**Task**
Count how many lines in the data hold "kyse". Only the number.

(Page-level text extractions)
--- START ---
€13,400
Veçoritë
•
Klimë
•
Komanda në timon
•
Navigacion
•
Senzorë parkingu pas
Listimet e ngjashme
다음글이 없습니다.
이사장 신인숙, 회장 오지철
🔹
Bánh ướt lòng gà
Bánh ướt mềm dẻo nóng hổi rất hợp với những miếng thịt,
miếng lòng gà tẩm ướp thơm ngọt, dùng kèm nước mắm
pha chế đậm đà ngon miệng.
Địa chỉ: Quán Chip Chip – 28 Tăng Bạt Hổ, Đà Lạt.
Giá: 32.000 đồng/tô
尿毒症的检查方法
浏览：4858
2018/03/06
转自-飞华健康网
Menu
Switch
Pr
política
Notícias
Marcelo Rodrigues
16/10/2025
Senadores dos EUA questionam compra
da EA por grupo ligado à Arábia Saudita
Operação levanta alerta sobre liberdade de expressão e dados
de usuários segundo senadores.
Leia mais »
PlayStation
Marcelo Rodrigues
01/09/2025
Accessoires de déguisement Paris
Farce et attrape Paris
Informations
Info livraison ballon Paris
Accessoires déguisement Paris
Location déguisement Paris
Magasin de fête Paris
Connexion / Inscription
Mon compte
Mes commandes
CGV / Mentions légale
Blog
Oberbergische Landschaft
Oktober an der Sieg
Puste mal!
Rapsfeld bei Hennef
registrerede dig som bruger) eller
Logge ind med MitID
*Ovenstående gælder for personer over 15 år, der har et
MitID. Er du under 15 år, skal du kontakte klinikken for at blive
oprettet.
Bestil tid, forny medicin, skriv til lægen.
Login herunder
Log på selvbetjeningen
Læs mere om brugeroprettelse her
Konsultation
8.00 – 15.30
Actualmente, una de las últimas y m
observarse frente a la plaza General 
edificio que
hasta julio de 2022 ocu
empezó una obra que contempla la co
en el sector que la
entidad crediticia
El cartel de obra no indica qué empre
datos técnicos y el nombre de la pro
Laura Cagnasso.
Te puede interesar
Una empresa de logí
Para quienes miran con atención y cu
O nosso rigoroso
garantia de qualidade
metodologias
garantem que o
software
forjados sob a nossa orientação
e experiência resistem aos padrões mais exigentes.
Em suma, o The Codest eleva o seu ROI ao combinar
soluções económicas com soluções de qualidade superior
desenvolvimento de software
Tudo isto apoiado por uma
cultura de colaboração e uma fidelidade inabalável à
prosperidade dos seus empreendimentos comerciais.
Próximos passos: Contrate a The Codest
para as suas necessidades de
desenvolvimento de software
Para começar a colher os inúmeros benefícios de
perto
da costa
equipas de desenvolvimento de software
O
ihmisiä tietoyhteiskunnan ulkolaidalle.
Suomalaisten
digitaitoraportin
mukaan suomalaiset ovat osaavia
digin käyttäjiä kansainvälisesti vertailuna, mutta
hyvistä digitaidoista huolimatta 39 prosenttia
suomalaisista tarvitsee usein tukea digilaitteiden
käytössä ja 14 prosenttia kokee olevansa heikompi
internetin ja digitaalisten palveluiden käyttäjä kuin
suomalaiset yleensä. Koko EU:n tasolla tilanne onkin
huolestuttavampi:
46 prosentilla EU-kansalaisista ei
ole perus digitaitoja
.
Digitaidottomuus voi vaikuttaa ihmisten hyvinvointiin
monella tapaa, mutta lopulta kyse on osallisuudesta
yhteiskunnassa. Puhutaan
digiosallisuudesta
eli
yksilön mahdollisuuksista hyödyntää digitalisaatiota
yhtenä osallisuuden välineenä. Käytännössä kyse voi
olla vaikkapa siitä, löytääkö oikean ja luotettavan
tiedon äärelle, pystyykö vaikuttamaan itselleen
--- END ---
**Response area**
2